> _Web page revision data_:

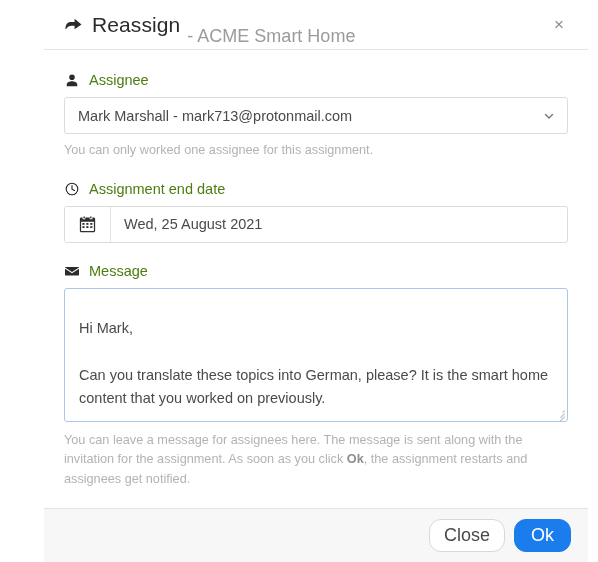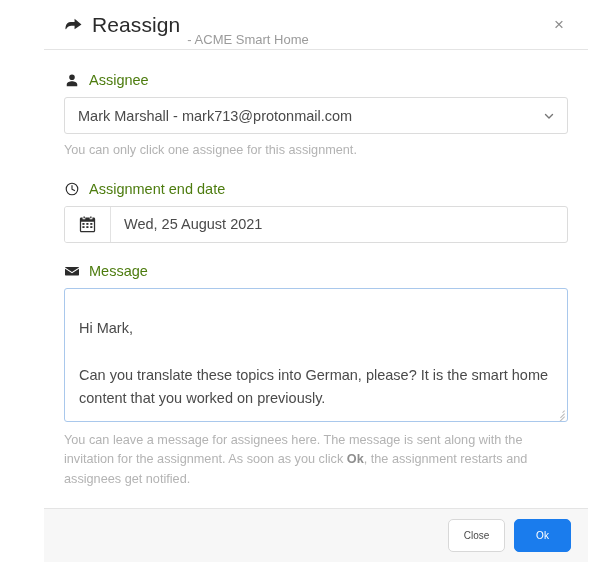--- a/index.html
+++ b/index.html
@@ -53,7 +53,7 @@
     white-space: nowrap;
   }
   .header-subtitle {
-    font-size: 13px;
+    font-size: 18px;
     color: #9b9b9b;
     margin-left: 7px;
     white-space: nowrap;

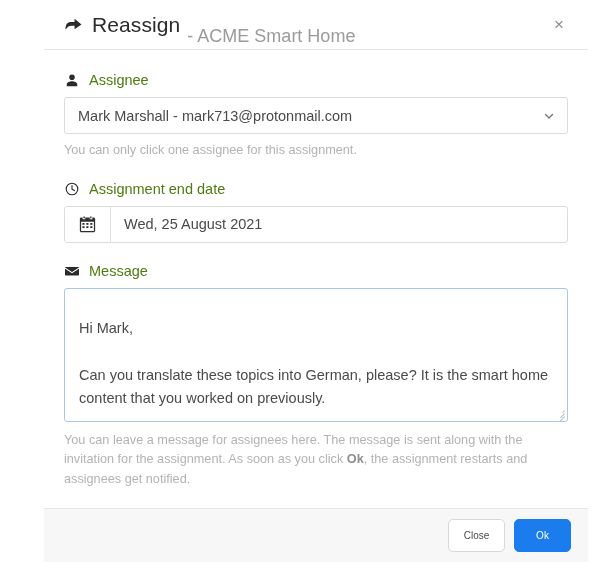--- a/index.html
+++ b/index.html
@@ -285,7 +285,7 @@
           </svg>
         </span>
       </div>
-      <div class="helper-text">You can only click one assignee for this assignment.</div>
+      <div class="helper-text">You can only worked one assignee for this assignment.</div>
     </div>
 
     <div class="field-group">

> _WORK INSTRUCTION_:
Without including any picture, restate every entry above exactly.

> _ANSWER TO THIS PROBLEM_:
--- a/index.html
+++ b/index.html
@@ -53,7 +53,7 @@
     white-space: nowrap;
   }
   .header-subtitle {
-    font-size: 13px;
+    font-size: 18px;
     color: #9b9b9b;
     margin-left: 7px;
     white-space: nowrap;

--- a/index.html
+++ b/index.html
@@ -285,7 +285,7 @@
           </svg>
         </span>
       </div>
-      <div class="helper-text">You can only click one assignee for this assignment.</div>
+      <div class="helper-text">You can only worked one assignee for this assignment.</div>
     </div>
 
     <div class="field-group">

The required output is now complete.